All of lore.kernel.org
 help / color / mirror / Atom feed
* [PATCH for-5.9 0/3] rw iovec copy cleanup
@ 2020-07-13 19:59 Pavel Begunkov
  2020-07-13 19:59 ` [PATCH 1/3] io_uring: simplify io_req_map_rw() Pavel Begunkov
                   ` (3 more replies)
  0 siblings, 4 replies; 10+ messages in thread
From: Pavel Begunkov @ 2020-07-13 19:59 UTC (permalink / raw)
  To: Jens Axboe, io-uring

Small cleanups related to preparing ->iter and ->iovec
of ->io to async. The last patch is needed for the "completion data"
series.

Pavel Begunkov (3):
  io_uring: simplify io_req_map_rw()
  io_uring: add a helper for async rw iovec prep
  io_uring: follow **iovec idiom in io_import_iovec

 fs/io_uring.c | 78 ++++++++++++++++++++++++---------------------------
 1 file changed, 37 insertions(+), 41 deletions(-)

-- 
2.24.0


^ permalink raw reply	[flat|nested] 10+ messages in thread

* [PATCH 1/3] io_uring: simplify io_req_map_rw()
  2020-07-13 19:59 [PATCH for-5.9 0/3] rw iovec copy cleanup Pavel Begunkov
@ 2020-07-13 19:59 ` Pavel Begunkov
  2020-07-13 19:59 ` [PATCH 2/3] io_uring: add a helper for async rw iovec prep Pavel Begunkov
                   ` (2 subsequent siblings)

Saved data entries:
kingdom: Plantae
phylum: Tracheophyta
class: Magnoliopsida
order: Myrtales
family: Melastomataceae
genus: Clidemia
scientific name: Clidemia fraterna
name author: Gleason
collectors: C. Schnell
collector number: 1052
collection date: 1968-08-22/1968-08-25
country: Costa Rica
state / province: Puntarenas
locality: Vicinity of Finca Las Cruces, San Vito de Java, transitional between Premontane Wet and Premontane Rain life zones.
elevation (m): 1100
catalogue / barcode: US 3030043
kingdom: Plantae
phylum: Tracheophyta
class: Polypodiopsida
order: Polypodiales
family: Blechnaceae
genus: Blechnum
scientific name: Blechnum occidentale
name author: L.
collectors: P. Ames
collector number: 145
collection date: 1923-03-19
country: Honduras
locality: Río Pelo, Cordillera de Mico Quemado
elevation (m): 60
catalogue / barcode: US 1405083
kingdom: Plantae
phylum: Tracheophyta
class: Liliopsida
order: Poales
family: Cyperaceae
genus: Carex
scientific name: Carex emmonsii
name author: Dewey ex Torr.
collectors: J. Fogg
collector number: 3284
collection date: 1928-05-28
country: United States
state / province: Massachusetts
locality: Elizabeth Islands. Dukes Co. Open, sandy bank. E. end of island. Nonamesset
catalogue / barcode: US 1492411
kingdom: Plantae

PROBLEMS TO SOLVE →
[1] In the records, output unchanged the stretch that opens with the line containing "scientific name: Blechnum occidentale" and closes with the line containing "state / province: Massachusetts", both of those lines included.
[2] Pick up the mailing-list thread about the io_uring rw iovec cleanup patches and continue it from the point where it stops.

RESPONSES IN ORDER →
[1]
scientific name: Blechnum occidentale
name author: L.
collectors: P. Ames
collector number: 145
collection date: 1923-03-19
country: Honduras
locality: Río Pelo, Cordillera de Mico Quemado
elevation (m): 60
catalogue / barcode: US 1405083
kingdom: Plantae
phylum: Tracheophyta
class: Liliopsida
order: Poales
family: Cyperaceae
genus: Carex
scientific name: Carex emmonsii
name author: Dewey ex Torr.
collectors: J. Fogg
collector number: 3284
collection date: 1928-05-28
country: United States
state / province: Massachusetts

[2]
  3 siblings, 0 replies; 10+ messages in thread
From: Pavel Begunkov @ 2020-07-13 19:59 UTC (permalink / raw)
  To: Jens Axboe, io-uring

Don't deref req->io->rw every time, but put it in a local variable. This
looks prettier, generates less instructions and doesn't break alias
analysis.

Signed-off-by: Pavel Begunkov <asml.silence@gmail.com>
---
 fs/io_uring.c | 16 +++++++++-------
 1 file changed, 9 insertions(+), 7 deletions(-)

diff --git a/fs/io_uring.c b/fs/io_uring.c
index 6eae2fb469f9..d9c10070dcba 100644
--- a/fs/io_uring.c
+++ b/fs/io_uring.c
@@ -2827,15 +2827,17 @@ static void io_req_map_rw(struct io_kiocb *req, ssize_t io_size,
 			  struct iovec *iovec, struct iovec *fast_iov,
 			  struct iov_iter *iter)
 {
-	req->io->rw.nr_segs = iter->nr_segs;
-	req->io->rw.size = io_size;
-	req->io->rw.iov = iovec;
-	if (!req->io->rw.iov) {
-		req->io->rw.iov = req->io->rw.fast_iov;
-		if (req->io->rw.iov != fast_iov)
-			memcpy(req->io->rw.iov, fast_iov,
+	struct io_async_rw *rw = &req->io->rw;
+
+	rw->nr_segs = iter->nr_segs;
+	rw->size = io_size;
+	if (!iovec) {
+		rw->iov = rw->fast_iov;
+		if (rw->iov != fast_iov)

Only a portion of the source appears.